Karl Miller and Mary-Kay Wilmers joined forces to produce the first issue of the LRB in October 1979, which was issued as an insert within the New York Review of Books.
The first issue included William Empson on Shakespeare, John Bayley on William Golding, Wynne Godley on withdrawal from Europe and new poems by Ted Hughes and Seamus Heaney.
Miller and Wilmers were a formidable editorial duo, with the long-term input of New Zealand born designer Peter Campbell.
The LRB went independent in May 1980 with Wilmers becoming co- editor in 1988 and full-time editor in 1992.
Wilmers, reflecting on the difficulties women face in pursuit of ambitious professional lives has commented, "I didn't do consciousness-raising with my sisters in the late Sixties. I was married (to Stephen Frears) at the time and it seemed to me that if my consciousness were raised another millimetre I would go out of my mind".
Wilmers, who has been in editorial and financial charge since 1992, has ranged widely over the political and cultural spectrum, often creating public debate and controversy by challenging orthodoxy.
John Lanchester, a long-time contributor, has written that under Wilmer's editorship, "you can see the paper becoming more political and historical under her".
Since 1980, the LRB has published more than 16,000 pieces, 10,000 under the somewhat misleading heading of book reviews.
Wilmers has written a review can "be more accomplished and more thoughtful than the book on whose existence it depends".
Wilmers has championed longish articles and in particular review-essays running between 2500 and 4500 words, which Frank Kermode, one of the LRB's most prolific contributors, has said occupies a middle ground between a newspaper book review and a public lecture.
Few magazines would have the ability to publish Andrew O'Hagan's 60,000-word article on the 2017 London Grenfell fire or his 26,000-word piece on Julian Assange.
There were many conflicts, such as the libel action threatened over a Christopher Hitchens' article on Conrad Black, and the furore after Al Alvarez's ex-wife, Ursula Creagh, reviewed his book Life After Marriage: Scenes from a Divorce.
LRB had to apologise to Uri Geller, but now no one can now remember why.
Controversial articles abound.

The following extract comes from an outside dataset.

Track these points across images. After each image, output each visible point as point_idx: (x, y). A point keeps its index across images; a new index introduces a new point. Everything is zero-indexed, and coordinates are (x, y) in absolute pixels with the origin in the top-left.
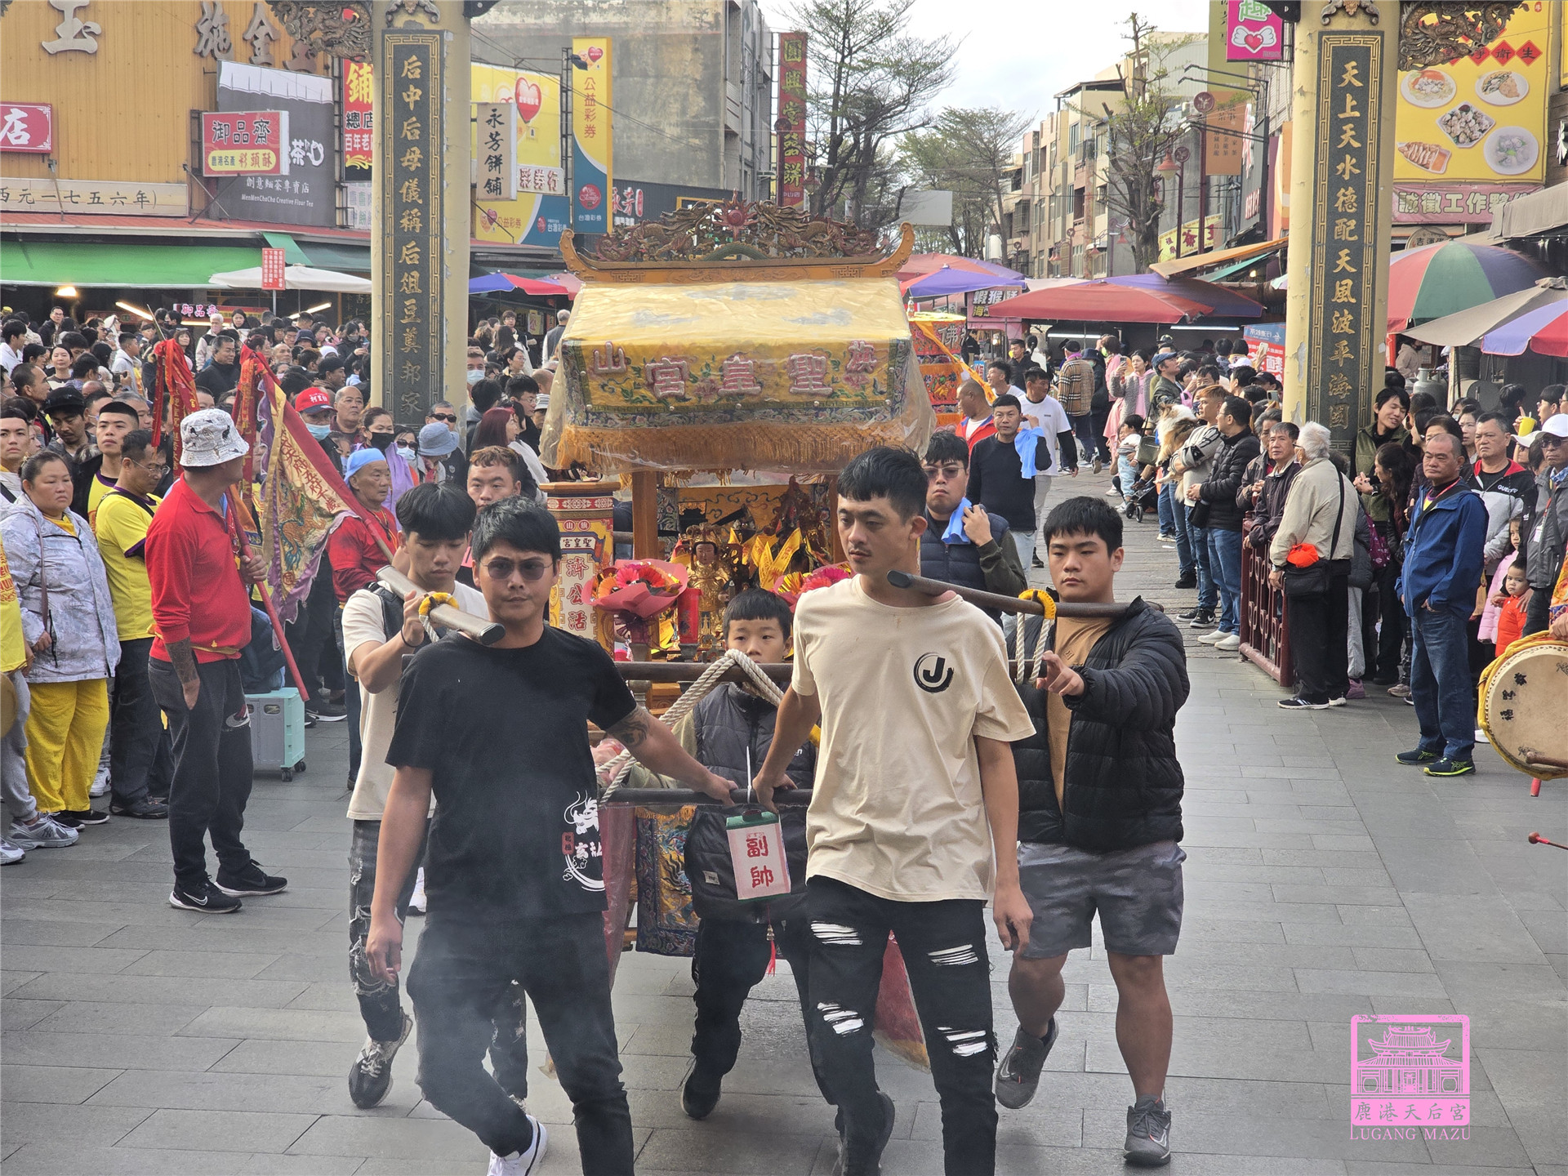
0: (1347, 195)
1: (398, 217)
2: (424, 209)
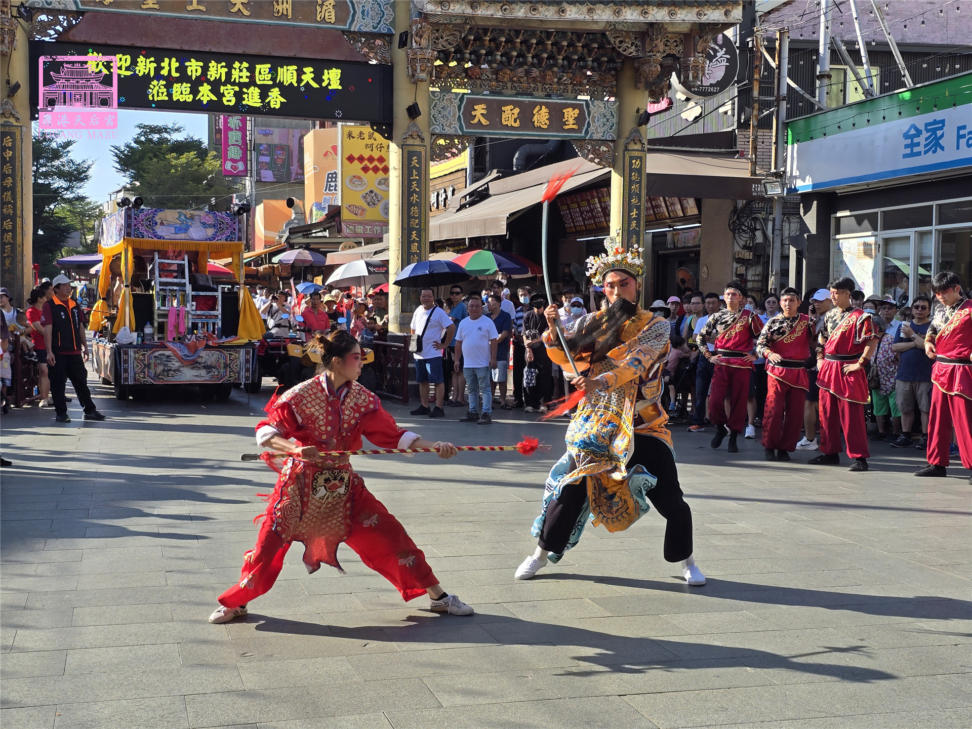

Hilary Mantel's 2013 article on 'Royal Bodies', which, inter alia, called the Duchess of Cambridge "a shop window mannequin", became front-page news and was criticised by David Cameron.
Mary Beard's words, "the United States had it coming" after 9/11 were taken partially out of context. As Wilmers observes, "Beard didn't quite say that, though she didn't wholly not".
Wilmers, herself Jewish, has published anti-Israeli articles, such as by Edward Said, over the Palestinian issue
When Seymour Hersh wrote that Pakistan must have known about the US raid that killed Osama bin Laden, the the article was so widely read that the LRB website crashed.
Bruce Chatwin's reproduced handwritten 1988 letter protesting against an article about Aids by John Ryle adds personal poignancy to its argument.
Elsewhere over the years, readers could find Jenny Diski imagining her own funeral; Alan Bennett reporting on the lady in the van in his drive, as well as his regular annual diary; Terry Castle recounting her complicated relationship with Susan Sontag; John Lanchester on the global financial crisis; Mary Beard on the public voice of women; and Amia Srinivasan asking, does anyone have the right to sex?
Marina Warner has said that its pages are always "enquiring, funny, political, ambivalent and filled with a sense of risk". All these elements are to the fore in an impressive archival anthology.
- London Review of Books: An Incomplete History, compiled by Sam Kinchin-Smith. Faber. $69.99.